チャゼル監督のファンではないが、ララランドはほぼ満点の娯楽映画作品だと思っていて、この作品はララランドのブラック版、エログロコメディ版、音楽も良く、ララランドを越えはしないが、でも言いたいことは映画愛で、それをセリフではっきり表している。スター俳優が、3人目の妻の舞台女優が落ち目の彼の演技に繰り返しアドバイスするシーンで、彼女に対して映画はどういう役割を持っているか、また彼の凋落の記事を書いたジャーナリストに抗議に行った時に、時代と共にスターは変わるが50年後(1980年頃に当たる)も作品は残り、我々の死後に生まれた人達がそれを観るのだ、と言われる。むー!この作品がそれ自体。
タイトルロールまで20〜30分位あるのか?意外ともっと短いのかは不明だが、とにかく3時間もあると寝ずに観られるのかと不安になるが、杞憂。爆音のパーティー音楽やテンポの良い展開で飽きない。
前半の狂乱、酒池肉林のパーティーシーンはやり過ぎ感があるが、コンプライアンスが言われる100年前の1920年代は景気も良く、実際そういう時代だったのだろう。
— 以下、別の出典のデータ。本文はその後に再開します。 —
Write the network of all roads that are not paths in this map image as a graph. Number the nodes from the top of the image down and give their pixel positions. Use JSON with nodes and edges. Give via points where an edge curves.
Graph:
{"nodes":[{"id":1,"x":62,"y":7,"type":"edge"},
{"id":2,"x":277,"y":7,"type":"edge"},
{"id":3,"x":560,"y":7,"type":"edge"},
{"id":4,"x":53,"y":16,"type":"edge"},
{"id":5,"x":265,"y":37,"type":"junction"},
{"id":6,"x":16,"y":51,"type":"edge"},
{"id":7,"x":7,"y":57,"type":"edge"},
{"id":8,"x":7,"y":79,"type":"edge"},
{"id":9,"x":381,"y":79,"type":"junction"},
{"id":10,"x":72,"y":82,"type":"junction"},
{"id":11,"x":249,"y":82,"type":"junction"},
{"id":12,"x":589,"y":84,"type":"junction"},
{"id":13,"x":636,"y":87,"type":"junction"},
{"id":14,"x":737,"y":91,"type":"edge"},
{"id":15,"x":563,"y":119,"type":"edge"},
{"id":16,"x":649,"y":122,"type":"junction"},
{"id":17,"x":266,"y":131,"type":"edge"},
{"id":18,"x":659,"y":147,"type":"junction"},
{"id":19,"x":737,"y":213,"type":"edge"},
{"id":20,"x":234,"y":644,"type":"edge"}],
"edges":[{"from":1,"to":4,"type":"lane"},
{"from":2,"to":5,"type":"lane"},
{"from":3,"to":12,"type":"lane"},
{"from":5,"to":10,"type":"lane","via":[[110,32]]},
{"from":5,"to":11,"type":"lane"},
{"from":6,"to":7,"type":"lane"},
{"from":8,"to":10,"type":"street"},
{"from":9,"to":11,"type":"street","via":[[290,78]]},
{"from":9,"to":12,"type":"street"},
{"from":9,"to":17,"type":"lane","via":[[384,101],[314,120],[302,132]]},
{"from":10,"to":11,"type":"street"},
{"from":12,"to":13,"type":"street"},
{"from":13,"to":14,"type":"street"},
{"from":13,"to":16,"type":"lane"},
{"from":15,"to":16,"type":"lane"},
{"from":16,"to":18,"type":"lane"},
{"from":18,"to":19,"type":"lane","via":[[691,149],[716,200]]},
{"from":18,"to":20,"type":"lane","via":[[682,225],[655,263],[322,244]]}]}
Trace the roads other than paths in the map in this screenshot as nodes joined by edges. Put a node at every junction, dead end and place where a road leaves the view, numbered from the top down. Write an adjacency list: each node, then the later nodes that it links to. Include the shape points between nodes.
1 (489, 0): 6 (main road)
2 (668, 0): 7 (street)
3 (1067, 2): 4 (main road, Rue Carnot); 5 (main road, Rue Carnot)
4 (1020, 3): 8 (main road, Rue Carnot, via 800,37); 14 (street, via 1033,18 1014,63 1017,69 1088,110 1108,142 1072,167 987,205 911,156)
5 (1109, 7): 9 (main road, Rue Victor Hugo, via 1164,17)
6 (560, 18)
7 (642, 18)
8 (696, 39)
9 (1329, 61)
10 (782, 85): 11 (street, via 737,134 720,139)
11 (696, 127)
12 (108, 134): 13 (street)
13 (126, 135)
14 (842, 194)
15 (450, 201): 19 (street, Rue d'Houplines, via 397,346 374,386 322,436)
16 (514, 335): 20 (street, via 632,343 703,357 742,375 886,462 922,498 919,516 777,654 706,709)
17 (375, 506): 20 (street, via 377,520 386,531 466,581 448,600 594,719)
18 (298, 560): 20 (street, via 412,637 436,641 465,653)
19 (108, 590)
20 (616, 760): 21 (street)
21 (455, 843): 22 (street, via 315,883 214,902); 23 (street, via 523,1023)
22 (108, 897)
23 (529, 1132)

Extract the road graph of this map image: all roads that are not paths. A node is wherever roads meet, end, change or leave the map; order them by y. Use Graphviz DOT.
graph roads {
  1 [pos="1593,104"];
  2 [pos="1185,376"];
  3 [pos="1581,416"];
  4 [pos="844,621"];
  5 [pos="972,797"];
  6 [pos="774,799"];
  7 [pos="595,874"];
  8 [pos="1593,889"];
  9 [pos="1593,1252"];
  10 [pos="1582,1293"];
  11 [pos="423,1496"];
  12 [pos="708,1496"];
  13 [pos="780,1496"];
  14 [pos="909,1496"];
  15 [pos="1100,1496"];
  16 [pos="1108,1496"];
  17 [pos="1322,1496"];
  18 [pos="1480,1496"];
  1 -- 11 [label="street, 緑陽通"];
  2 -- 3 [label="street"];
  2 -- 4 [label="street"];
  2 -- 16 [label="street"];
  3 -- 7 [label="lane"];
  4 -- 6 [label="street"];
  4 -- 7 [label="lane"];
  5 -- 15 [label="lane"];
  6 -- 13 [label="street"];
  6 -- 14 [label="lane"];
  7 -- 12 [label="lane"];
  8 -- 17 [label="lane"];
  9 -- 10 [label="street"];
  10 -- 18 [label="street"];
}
俳優に求められていたものがサイレント映画とトーキーで変わってしまい、かつて重宝されていたものが無駄になるだけでなく違うものが必要となる、というのは映画界に限らないことで、普遍的なメッセージでもある。
特筆すべきは主人公マニー役の新人俳優。冒頭使いっ走りだった彼がマーゴット・ロビーの相手役となり、映画の肝をであるラストシーンを司る。映画を描いた作品なので映画からスターが生まれるという表現を兼ねているのだろうが、凄いスター誕生。彼の目の下の膨らみが綺麗。
監督の才能が爆発しているし音楽もララランドっぽくて良いし、チョイ役で大物が出ているし、予算もかかっていそうだし、映画が好きで他の作品を観る時間があるならこれを観なくては損。